> EXTRACTED DATA
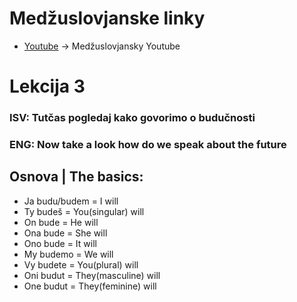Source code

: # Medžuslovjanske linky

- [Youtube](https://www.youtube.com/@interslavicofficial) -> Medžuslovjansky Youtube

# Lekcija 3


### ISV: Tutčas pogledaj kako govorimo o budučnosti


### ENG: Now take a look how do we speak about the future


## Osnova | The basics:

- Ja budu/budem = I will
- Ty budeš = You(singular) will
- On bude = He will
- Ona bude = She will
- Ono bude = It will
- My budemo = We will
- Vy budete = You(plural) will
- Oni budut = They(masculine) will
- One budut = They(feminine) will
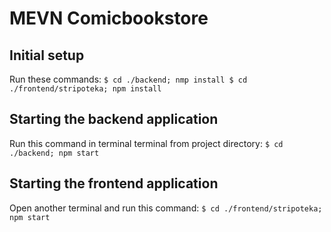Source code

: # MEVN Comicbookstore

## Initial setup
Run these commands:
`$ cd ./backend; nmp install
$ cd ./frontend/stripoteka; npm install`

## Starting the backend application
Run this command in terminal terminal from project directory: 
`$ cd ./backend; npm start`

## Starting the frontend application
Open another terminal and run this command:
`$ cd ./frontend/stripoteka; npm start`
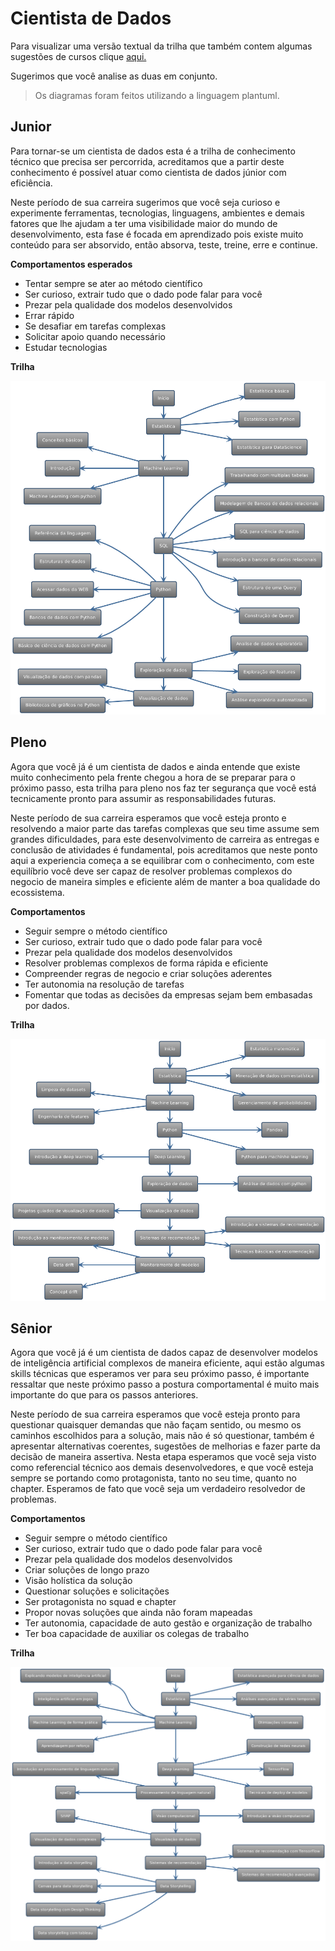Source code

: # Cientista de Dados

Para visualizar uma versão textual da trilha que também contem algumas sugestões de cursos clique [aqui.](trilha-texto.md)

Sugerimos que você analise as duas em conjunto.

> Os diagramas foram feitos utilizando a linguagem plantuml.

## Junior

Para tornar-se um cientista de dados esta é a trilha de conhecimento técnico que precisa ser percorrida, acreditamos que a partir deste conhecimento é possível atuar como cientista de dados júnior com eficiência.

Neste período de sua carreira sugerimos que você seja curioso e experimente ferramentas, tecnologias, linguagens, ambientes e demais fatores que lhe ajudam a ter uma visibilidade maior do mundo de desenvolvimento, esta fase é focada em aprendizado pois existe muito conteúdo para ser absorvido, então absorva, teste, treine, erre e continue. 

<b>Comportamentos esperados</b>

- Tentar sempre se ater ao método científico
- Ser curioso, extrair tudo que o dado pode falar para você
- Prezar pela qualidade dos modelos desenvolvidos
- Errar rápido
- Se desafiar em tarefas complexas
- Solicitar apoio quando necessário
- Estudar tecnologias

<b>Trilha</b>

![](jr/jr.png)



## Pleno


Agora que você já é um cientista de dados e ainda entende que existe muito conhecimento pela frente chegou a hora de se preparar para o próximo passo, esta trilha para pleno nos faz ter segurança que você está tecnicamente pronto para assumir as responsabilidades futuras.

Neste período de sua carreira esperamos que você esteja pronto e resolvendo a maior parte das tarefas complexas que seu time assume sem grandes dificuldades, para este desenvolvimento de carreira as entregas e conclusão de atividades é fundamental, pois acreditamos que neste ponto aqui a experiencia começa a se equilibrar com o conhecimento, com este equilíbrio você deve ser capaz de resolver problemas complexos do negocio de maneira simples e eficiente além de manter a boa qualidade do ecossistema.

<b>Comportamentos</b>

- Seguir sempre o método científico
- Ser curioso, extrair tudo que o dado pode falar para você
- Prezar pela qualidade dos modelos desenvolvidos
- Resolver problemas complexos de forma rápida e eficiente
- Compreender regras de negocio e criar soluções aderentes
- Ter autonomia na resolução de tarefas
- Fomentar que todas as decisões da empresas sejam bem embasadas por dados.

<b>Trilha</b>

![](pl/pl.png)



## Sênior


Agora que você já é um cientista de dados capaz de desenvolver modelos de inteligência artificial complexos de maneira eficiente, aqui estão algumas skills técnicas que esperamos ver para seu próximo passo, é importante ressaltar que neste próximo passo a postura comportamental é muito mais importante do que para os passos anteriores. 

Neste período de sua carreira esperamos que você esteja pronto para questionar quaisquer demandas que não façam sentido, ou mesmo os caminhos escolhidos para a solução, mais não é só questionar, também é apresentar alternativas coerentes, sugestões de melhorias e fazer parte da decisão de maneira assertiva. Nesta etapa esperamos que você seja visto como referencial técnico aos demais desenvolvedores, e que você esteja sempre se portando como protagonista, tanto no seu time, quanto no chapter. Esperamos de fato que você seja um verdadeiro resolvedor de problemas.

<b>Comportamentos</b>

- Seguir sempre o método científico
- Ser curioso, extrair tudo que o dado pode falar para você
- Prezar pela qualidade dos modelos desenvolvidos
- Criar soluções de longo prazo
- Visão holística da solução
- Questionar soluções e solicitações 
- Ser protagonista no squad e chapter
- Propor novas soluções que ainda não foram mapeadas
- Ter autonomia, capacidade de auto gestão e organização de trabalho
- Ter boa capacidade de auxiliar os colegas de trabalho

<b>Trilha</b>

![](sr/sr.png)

> WHAT TO PRODUCE
Reproduce the source text of every row above word for word, omitting the pictures.

> EXERCISE SOLUTION
Source code

: # Medžuslovjanske linky

- [Youtube](https://www.youtube.com/@interslavicofficial) -> Medžuslovjansky Youtube

# Lekcija 3


### ISV: Tutčas pogledaj kako govorimo o budučnosti


### ENG: Now take a look how do we speak about the future


## Osnova | The basics:

- Ja budu/budem = I will
- Ty budeš = You(singular) will
- On bude = He will
- Ona bude = She will
- Ono bude = It will
- My budemo = We will
- Vy budete = You(plural) will
- Oni budut = They(masculine) will
- One budut = They(feminine) will
Source code

: # MEVN Comicbookstore

## Initial setup
Run these commands:
`$ cd ./backend; nmp install
$ cd ./frontend/stripoteka; npm install`

## Starting the backend application
Run this command in terminal terminal from project directory: 
`$ cd ./backend; npm start`

## Starting the frontend application
Open another terminal and run this command:
`$ cd ./frontend/stripoteka; npm start`
Source code

: # Cientista de Dados

Para visualizar uma versão textual da trilha que também contem algumas sugestões de cursos clique [aqui.](trilha-texto.md)

Sugerimos que você analise as duas em conjunto.

> Os diagramas foram feitos utilizando a linguagem plantuml.

## Junior

Para tornar-se um cientista de dados esta é a trilha de conhecimento técnico que precisa ser percorrida, acreditamos que a partir deste conhecimento é possível atuar como cientista de dados júnior com eficiência.

Neste período de sua carreira sugerimos que você seja curioso e experimente ferramentas, tecnologias, linguagens, ambientes e demais fatores que lhe ajudam a ter uma visibilidade maior do mundo de desenvolvimento, esta fase é focada em aprendizado pois existe muito conteúdo para ser absorvido, então absorva, teste, treine, erre e continue. 

<b>Comportamentos esperados</b>

- Tentar sempre se ater ao método científico
- Ser curioso, extrair tudo que o dado pode falar para você
- Prezar pela qualidade dos modelos desenvolvidos
- Errar rápido
- Se desafiar em tarefas complexas
- Solicitar apoio quando necessário
- Estudar tecnologias

<b>Trilha</b>

![](jr/jr.png)



## Pleno


Agora que você já é um cientista de dados e ainda entende que existe muito conhecimento pela frente chegou a hora de se preparar para o próximo passo, esta trilha para pleno nos faz ter segurança que você está tecnicamente pronto para assumir as responsabilidades futuras.

Neste período de sua carreira esperamos que você esteja pronto e resolvendo a maior parte das tarefas complexas que seu time assume sem grandes dificuldades, para este desenvolvimento de carreira as entregas e conclusão de atividades é fundamental, pois acreditamos que neste ponto aqui a experiencia começa a se equilibrar com o conhecimento, com este equilíbrio você deve ser capaz de resolver problemas complexos do negocio de maneira simples e eficiente além de manter a boa qualidade do ecossistema.

<b>Comportamentos</b>

- Seguir sempre o método científico
- Ser curioso, extrair tudo que o dado pode falar para você
- Prezar pela qualidade dos modelos desenvolvidos
- Resolver problemas complexos de forma rápida e eficiente
- Compreender regras de negocio e criar soluções aderentes
- Ter autonomia na resolução de tarefas
- Fomentar que todas as decisões da empresas sejam bem embasadas por dados.

<b>Trilha</b>

![](pl/pl.png)



## Sênior


Agora que você já é um cientista de dados capaz de desenvolver modelos de inteligência artificial complexos de maneira eficiente, aqui estão algumas skills técnicas que esperamos ver para seu próximo passo, é importante ressaltar que neste próximo passo a postura comportamental é muito mais importante do que para os passos anteriores. 

Neste período de sua carreira esperamos que você esteja pronto para questionar quaisquer demandas que não façam sentido, ou mesmo os caminhos escolhidos para a solução, mais não é só questionar, também é apresentar alternativas coerentes, sugestões de melhorias e fazer parte da decisão de maneira assertiva. Nesta etapa esperamos que você seja visto como referencial técnico aos demais desenvolvedores, e que você esteja sempre se portando como protagonista, tanto no seu time, quanto no chapter. Esperamos de fato que você seja um verdadeiro resolvedor de problemas.

<b>Comportamentos</b>

- Seguir sempre o método científico
- Ser curioso, extrair tudo que o dado pode falar para você
- Prezar pela qualidade dos modelos desenvolvidos
- Criar soluções de longo prazo
- Visão holística da solução
- Questionar soluções e solicitações 
- Ser protagonista no squad e chapter
- Propor novas soluções que ainda não foram mapeadas
- Ter autonomia, capacidade de auto gestão e organização de trabalho
- Ter boa capacidade de auxiliar os colegas de trabalho

<b>Trilha</b>

![](sr/sr.png)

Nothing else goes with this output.